# START OF Extract provided

Paradox in College Football?

by Brian on January 3, 2004

I have an inexplicable fondness for college ‘football’, but I’m worried about what will happen to the economy Sunday if this NY Times report is correct.

If the [LSU] Tigers win and claim the Bowl Championship Series title, Saban will be paid one dollar more than the highest-paid college coach in the nation, according to an incentive clause in his contract.

Since Saban is a college coach, it seems he must be paid a dollar more than he is paid. Which can only happen if a dollar is worthless, which I imagine would be rather disasterous for well-established economic relations.

There are a few potential ways out of this problem.

First, one might argue that the above reasoning depends on Saban having a finite salary. If his salary is infinite, then one could argue that very loosely speaking he is paid a dollar more than he is paid. But believing this probably depends on confusing cardinals with ordinals, and in any case having infinite amounts of money sloshing through the system really can’t be good for inflation. So let’s not take that option seriously.

Second, Saban could be fired immediately so that the initial premise, that he is not a college coach, is broken. This would be a rather ungrateful reaction to the guy who just won you a (share of the) national championship, but it might be in the best interests of the world economy.

# END OF Extract provided
# START OF Available data

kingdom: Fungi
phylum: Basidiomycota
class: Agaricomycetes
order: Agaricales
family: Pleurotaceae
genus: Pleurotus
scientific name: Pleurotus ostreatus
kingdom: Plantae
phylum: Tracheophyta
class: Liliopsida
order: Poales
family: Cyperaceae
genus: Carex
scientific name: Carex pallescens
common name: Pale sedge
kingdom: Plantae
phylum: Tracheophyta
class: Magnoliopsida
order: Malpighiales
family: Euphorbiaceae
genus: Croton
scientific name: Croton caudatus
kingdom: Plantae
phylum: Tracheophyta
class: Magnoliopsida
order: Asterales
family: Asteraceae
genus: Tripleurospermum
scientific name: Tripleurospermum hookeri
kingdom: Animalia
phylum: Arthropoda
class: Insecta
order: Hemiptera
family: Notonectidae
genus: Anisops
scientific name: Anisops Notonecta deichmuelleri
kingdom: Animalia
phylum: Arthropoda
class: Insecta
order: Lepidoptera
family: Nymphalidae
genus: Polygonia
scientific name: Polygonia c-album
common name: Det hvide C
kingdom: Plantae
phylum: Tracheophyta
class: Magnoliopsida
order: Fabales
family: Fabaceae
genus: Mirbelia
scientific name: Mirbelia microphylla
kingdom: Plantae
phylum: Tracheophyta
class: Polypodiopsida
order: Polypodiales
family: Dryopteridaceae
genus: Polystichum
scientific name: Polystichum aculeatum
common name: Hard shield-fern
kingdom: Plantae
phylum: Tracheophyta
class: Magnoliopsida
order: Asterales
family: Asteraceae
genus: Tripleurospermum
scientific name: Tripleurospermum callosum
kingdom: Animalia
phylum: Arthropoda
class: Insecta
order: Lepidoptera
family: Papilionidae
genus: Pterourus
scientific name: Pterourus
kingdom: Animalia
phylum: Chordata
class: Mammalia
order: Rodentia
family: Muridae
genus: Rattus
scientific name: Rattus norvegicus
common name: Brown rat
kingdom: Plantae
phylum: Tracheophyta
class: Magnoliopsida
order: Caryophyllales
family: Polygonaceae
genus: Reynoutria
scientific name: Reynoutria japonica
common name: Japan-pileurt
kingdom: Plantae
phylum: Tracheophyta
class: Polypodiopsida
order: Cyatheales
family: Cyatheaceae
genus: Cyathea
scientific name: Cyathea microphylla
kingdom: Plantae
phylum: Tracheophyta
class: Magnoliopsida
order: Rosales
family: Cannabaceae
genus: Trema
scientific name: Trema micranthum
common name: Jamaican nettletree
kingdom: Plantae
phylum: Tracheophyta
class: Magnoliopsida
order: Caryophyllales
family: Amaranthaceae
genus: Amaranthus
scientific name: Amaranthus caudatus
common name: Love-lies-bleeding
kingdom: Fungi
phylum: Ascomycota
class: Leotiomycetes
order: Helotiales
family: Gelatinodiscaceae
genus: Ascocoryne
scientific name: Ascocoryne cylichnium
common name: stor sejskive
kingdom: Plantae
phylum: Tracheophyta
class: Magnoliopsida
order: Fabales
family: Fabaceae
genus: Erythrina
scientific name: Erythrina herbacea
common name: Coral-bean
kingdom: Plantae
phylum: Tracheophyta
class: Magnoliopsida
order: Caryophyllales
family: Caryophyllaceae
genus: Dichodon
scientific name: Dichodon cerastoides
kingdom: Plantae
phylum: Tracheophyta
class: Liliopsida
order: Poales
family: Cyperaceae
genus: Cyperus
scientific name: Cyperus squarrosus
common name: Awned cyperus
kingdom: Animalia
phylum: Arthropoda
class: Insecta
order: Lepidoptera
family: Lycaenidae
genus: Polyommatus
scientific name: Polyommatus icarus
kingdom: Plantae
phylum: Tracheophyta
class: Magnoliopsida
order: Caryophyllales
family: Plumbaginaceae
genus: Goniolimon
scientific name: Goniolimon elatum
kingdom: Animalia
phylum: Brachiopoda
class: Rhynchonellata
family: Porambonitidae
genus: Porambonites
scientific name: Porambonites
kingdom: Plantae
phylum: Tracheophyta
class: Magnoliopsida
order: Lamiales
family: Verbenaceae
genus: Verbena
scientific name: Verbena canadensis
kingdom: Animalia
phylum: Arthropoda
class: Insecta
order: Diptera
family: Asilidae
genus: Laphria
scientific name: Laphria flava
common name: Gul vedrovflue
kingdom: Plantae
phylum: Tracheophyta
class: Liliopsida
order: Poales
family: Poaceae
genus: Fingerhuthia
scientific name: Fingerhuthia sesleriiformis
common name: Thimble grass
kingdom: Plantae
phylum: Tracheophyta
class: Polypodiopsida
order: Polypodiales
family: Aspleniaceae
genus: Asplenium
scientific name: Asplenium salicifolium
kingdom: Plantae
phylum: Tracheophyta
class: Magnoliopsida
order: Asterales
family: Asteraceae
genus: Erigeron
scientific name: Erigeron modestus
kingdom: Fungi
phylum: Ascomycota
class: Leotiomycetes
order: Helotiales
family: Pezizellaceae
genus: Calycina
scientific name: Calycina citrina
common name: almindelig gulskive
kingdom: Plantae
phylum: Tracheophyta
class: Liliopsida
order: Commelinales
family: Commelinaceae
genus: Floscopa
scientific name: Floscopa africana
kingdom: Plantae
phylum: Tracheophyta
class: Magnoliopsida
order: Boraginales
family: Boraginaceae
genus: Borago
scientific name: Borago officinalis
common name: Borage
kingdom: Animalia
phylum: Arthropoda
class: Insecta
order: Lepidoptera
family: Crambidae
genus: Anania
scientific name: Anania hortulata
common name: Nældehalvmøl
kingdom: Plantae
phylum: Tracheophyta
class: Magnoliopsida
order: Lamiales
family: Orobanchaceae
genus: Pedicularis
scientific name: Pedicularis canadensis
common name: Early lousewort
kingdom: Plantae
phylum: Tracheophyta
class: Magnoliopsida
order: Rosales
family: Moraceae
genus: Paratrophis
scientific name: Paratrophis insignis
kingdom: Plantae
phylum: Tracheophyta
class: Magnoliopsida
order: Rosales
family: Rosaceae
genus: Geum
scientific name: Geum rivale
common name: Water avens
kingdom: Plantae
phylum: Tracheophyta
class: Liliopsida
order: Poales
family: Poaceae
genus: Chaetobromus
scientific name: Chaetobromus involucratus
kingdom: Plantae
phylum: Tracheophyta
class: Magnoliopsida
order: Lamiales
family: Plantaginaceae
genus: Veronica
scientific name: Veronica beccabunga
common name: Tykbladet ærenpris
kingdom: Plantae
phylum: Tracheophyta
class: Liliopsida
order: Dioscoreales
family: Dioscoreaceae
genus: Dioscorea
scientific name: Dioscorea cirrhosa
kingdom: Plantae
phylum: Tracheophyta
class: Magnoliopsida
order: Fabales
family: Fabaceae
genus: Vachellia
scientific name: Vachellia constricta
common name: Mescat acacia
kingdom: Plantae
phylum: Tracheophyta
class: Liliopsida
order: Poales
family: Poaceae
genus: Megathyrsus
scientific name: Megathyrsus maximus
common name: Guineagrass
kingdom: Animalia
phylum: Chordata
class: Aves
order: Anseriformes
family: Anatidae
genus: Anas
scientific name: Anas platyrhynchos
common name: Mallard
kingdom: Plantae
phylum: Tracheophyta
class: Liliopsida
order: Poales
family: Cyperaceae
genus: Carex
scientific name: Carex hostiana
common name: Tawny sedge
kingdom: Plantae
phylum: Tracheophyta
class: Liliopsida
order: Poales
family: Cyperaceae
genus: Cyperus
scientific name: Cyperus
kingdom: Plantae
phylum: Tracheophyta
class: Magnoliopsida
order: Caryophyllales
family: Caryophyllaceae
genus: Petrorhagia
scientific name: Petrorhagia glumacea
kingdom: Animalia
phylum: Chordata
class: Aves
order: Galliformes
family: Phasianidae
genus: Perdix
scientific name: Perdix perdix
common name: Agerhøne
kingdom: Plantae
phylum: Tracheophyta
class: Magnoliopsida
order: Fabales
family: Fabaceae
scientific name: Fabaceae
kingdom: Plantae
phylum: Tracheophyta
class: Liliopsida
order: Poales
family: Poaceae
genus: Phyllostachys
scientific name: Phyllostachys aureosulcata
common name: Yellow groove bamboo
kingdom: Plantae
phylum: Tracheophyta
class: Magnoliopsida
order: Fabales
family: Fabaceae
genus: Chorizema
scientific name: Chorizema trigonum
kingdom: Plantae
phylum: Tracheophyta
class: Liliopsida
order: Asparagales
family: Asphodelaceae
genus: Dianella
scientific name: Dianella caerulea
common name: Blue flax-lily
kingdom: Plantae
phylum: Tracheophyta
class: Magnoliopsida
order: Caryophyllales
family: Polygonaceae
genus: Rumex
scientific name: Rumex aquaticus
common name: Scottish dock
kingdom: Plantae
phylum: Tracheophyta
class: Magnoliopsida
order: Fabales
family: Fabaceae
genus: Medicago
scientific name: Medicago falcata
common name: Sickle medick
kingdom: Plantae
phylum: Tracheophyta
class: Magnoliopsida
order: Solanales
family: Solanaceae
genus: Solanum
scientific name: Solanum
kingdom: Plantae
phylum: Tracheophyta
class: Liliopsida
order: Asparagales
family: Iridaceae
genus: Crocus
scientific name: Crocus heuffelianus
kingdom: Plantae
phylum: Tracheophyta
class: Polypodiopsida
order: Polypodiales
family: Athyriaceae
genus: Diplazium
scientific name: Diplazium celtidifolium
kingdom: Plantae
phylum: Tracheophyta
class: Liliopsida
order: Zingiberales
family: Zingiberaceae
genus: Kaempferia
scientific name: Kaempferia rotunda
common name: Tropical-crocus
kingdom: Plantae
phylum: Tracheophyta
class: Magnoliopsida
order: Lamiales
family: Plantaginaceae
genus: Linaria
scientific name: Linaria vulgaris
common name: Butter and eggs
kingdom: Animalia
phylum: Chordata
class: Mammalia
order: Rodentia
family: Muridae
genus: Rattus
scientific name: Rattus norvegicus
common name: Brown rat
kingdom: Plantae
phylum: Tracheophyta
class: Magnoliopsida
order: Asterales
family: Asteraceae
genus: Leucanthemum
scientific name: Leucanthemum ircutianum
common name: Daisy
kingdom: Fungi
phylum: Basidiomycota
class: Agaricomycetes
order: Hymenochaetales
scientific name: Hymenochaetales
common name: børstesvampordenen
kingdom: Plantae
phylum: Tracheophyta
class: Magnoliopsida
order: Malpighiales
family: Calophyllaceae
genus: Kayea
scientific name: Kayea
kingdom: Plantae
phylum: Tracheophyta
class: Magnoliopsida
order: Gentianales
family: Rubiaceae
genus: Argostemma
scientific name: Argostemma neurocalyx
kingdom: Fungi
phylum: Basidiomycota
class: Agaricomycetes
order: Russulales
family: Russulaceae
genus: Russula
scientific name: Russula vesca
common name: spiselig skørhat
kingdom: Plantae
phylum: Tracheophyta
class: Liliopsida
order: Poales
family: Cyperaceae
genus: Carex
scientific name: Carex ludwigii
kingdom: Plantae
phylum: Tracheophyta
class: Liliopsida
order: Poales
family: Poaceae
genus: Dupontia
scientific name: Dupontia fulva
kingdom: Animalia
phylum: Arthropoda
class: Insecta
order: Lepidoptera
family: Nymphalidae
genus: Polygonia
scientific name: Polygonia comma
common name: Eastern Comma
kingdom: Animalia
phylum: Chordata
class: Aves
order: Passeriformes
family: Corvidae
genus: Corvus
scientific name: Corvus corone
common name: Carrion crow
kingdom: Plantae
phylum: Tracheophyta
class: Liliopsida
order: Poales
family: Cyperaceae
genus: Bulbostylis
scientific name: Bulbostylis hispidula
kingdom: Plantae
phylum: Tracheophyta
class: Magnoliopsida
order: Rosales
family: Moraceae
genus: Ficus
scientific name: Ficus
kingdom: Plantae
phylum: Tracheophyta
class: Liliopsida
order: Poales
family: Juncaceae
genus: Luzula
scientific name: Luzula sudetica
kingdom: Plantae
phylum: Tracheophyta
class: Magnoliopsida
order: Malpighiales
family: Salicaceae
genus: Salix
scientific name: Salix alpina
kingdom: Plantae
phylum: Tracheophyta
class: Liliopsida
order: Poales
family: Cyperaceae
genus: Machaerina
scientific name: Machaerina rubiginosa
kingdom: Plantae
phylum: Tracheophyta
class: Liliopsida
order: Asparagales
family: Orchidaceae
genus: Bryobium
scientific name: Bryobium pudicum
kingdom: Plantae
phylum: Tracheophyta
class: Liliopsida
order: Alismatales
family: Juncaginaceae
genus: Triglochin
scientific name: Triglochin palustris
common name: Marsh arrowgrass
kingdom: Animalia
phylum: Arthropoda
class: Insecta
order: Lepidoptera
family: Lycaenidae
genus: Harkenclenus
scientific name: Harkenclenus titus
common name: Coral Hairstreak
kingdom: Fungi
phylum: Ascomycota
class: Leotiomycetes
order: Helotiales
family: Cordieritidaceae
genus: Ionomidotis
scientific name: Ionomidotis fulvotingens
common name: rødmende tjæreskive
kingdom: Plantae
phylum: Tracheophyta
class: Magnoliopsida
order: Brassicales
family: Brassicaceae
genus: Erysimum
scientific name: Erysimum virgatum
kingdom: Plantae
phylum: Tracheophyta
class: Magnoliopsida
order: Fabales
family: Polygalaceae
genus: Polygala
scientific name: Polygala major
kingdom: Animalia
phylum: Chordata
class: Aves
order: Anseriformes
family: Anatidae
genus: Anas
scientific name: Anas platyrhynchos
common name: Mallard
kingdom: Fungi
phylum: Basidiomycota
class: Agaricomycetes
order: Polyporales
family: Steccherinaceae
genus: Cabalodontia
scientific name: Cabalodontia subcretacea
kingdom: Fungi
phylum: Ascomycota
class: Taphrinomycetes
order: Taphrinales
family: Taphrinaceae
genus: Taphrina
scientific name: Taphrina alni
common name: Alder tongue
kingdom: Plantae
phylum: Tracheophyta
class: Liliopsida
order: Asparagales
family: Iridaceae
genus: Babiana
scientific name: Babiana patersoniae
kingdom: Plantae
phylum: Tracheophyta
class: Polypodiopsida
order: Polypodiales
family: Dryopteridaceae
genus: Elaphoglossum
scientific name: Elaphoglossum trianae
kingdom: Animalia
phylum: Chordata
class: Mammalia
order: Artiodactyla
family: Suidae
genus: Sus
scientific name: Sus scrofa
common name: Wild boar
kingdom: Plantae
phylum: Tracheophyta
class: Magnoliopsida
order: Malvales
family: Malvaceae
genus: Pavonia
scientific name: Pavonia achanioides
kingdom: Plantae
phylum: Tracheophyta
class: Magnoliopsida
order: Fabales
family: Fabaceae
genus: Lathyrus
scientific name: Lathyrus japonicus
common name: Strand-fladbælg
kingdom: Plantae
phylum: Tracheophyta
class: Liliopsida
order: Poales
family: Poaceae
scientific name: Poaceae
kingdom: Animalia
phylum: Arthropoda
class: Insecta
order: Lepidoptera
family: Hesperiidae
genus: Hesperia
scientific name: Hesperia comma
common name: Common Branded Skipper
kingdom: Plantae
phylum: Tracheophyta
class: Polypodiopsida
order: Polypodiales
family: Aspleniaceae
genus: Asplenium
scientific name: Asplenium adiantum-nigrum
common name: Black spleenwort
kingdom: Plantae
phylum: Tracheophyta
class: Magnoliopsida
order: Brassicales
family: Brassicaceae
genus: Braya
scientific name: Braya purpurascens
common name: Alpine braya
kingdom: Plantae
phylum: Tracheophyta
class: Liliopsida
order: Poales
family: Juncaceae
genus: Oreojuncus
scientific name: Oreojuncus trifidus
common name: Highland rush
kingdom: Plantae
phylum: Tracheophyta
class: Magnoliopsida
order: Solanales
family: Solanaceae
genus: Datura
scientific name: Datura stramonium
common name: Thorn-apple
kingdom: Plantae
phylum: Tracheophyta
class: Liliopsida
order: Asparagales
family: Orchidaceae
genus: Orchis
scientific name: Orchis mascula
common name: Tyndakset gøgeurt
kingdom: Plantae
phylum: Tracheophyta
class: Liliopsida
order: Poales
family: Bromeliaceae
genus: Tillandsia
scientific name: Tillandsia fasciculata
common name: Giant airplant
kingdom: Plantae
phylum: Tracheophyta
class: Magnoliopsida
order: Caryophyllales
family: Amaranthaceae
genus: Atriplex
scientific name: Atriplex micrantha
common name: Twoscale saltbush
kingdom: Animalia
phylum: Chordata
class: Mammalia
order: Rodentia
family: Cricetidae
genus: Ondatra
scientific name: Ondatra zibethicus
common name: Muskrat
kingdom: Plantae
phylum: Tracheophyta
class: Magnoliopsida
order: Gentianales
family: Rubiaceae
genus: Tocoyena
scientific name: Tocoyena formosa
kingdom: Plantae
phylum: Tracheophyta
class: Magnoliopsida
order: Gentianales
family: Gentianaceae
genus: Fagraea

# END OF Available data

▶ [Goal 1] In the listing, reproduce the part that opens with the line containing "scientific name: Tripleurospermum hookeri" and closes with the line containing "genus: Mirbelia", substituting "division" for "phylum" wherever it occurs and leaving everything else unchanged.
▶ [Goal 2] Carry on the post about the paradox in Saban's coaching contract from the point at which it stops.

▶ [Answer 1]
scientific name: Tripleurospermum hookeri
kingdom: Animalia
division: Arthropoda
class: Insecta
order: Hemiptera
family: Notonectidae
genus: Anisops
scientific name: Anisops Notonecta deichmuelleri
kingdom: Animalia
division: Arthropoda
class: Insecta
order: Lepidoptera
family: Nymphalidae
genus: Polygonia
scientific name: Polygonia c-album
common name: Det hvide C
kingdom: Plantae
division: Tracheophyta
class: Magnoliopsida
order: Fabales
family: Fabaceae
genus: Mirbelia

▶ [Answer 2]
Third, LSU might get beaten. I quite like LSU though, largely because they host my favourite ethics conference, so I don’t want this outcome if it can be avoided.

Obviously this is all meant to be something of a joke, because one presumes that the quantifier domain in Saban’s contract is meant to only include other coaches. Even on that interpretation, as soon as one other coach gets the same clause we could be in trouble. And given how hard it’s been for Nebraska to lure a big name coach, I would not be surprised if they do offer such a clause to prospective candidates.

Thanks to Invisible Adjunct for the original link.



Sam Jackson 01.03.04 at 3:55 am

Not just any other coach having that contract…but Pete Carroll since he is likely to end up with a national championship as well!


Keith M Ellis 01.03.04 at 6:58 am

“Saban will be paid one dollar more than the highest-paid college coach in the nation…”

No paradox, as the first clause is in the future tense while the second is arguably in the past/present.


Tom Slee 01.03.04 at 2:42 pm

I do have a suspicion that implicit clauses of this kind are part of the reason for growing inequality.

That is, companies (in North America, at least) now routinely decide salaries by comparison to industry norms. Some jobs–the better paid ones–are deemed “essential” and companies are prepared to offer a bit above the average for such positions. For other jobs they are prepared to pay “competitively”, meaning the average.

It doesn’t take many years for CEO packages to go through the roof once this kind of approach to salaries is widely adopted.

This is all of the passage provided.